• [TASK] Word for word, print the entries that follow.

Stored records
****
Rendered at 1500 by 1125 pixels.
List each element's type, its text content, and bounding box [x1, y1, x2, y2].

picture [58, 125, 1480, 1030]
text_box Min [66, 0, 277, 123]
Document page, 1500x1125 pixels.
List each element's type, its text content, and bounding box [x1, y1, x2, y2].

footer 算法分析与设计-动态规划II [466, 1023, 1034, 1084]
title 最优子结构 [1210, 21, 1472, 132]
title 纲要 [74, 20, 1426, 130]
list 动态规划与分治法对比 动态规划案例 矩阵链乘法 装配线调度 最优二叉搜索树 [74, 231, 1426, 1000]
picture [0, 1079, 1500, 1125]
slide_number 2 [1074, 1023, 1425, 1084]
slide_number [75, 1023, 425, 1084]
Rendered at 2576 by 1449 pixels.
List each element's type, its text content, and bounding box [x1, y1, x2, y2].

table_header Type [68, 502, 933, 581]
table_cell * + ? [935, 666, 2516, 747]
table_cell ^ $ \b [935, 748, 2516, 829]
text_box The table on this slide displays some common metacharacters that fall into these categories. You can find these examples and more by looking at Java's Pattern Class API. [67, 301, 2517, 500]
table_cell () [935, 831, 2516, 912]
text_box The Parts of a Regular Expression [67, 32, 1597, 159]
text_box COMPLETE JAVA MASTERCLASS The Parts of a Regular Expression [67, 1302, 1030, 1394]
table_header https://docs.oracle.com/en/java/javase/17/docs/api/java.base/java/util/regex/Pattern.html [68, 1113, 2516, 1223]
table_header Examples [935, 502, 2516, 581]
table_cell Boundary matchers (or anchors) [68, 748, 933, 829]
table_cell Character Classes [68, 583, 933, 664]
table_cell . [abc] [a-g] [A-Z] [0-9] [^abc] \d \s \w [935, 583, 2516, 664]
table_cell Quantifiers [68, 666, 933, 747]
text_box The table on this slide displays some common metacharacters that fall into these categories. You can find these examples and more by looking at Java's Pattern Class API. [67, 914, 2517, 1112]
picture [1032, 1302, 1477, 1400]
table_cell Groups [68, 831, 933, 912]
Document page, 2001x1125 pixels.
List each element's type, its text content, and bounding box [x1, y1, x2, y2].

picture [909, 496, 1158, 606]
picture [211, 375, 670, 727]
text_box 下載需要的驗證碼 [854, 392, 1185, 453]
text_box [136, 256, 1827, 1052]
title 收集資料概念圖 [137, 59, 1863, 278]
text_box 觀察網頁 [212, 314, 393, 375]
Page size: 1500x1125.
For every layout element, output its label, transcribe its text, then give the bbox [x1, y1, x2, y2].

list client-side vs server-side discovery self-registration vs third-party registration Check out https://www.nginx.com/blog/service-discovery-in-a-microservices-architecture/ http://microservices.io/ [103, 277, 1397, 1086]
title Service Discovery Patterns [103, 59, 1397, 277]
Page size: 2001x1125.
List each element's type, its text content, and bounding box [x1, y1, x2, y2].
****
• [TASK RESPONSE]
Rendered at 1500 by 1125 pixels.
List each element's type, its text content, and bounding box [x1, y1, x2, y2].

picture [58, 125, 1480, 1030]
text_box Min [66, 0, 277, 123]
Document page, 1500x1125 pixels.
List each element's type, its text content, and bounding box [x1, y1, x2, y2].

footer 算法分析与设计-动态规划II [466, 1023, 1034, 1084]
title 最优子结构 [1210, 21, 1472, 132]
title 纲要 [74, 20, 1426, 130]
list 动态规划与分治法对比 动态规划案例 矩阵链乘法 装配线调度 最优二叉搜索树 [74, 231, 1426, 1000]
picture [0, 1079, 1500, 1125]
slide_number 2 [1074, 1023, 1425, 1084]
slide_number [75, 1023, 425, 1084]
Rendered at 2576 by 1449 pixels.
List each element's type, its text content, and bounding box [x1, y1, x2, y2].

table_header Type [68, 502, 933, 581]
table_cell * + ? [935, 666, 2516, 747]
table_cell ^ $ \b [935, 748, 2516, 829]
text_box The table on this slide displays some common metacharacters that fall into these categories. You can find these examples and more by looking at Java's Pattern Class API. [67, 301, 2517, 500]
table_cell () [935, 831, 2516, 912]
text_box The Parts of a Regular Expression [67, 32, 1597, 159]
text_box COMPLETE JAVA MASTERCLASS The Parts of a Regular Expression [67, 1302, 1030, 1394]
table_header https://docs.oracle.com/en/java/javase/17/docs/api/java.base/java/util/regex/Pattern.html [68, 1113, 2516, 1223]
table_header Examples [935, 502, 2516, 581]
table_cell Boundary matchers (or anchors) [68, 748, 933, 829]
table_cell Character Classes [68, 583, 933, 664]
table_cell . [abc] [a-g] [A-Z] [0-9] [^abc] \d \s \w [935, 583, 2516, 664]
table_cell Quantifiers [68, 666, 933, 747]
text_box The table on this slide displays some common metacharacters that fall into these categories. You can find these examples and more by looking at Java's Pattern Class API. [67, 914, 2517, 1112]
picture [1032, 1302, 1477, 1400]
table_cell Groups [68, 831, 933, 912]
Document page, 2001x1125 pixels.
List each element's type, its text content, and bounding box [x1, y1, x2, y2].

picture [909, 496, 1158, 606]
picture [211, 375, 670, 727]
text_box 下載需要的驗證碼 [854, 392, 1185, 453]
text_box [136, 256, 1827, 1052]
title 收集資料概念圖 [137, 59, 1863, 278]
text_box 觀察網頁 [212, 314, 393, 375]
Page size: 1500x1125.
For every layout element, output its label, transcribe its text, then give the bbox [x1, y1, x2, y2].

list client-side vs server-side discovery self-registration vs third-party registration Check out https://www.nginx.com/blog/service-discovery-in-a-microservices-architecture/ http://microservices.io/ [103, 277, 1397, 1086]
title Service Discovery Patterns [103, 59, 1397, 277]
Page size: 2001x1125.
List each element's type, its text content, and bounding box [x1, y1, x2, y2].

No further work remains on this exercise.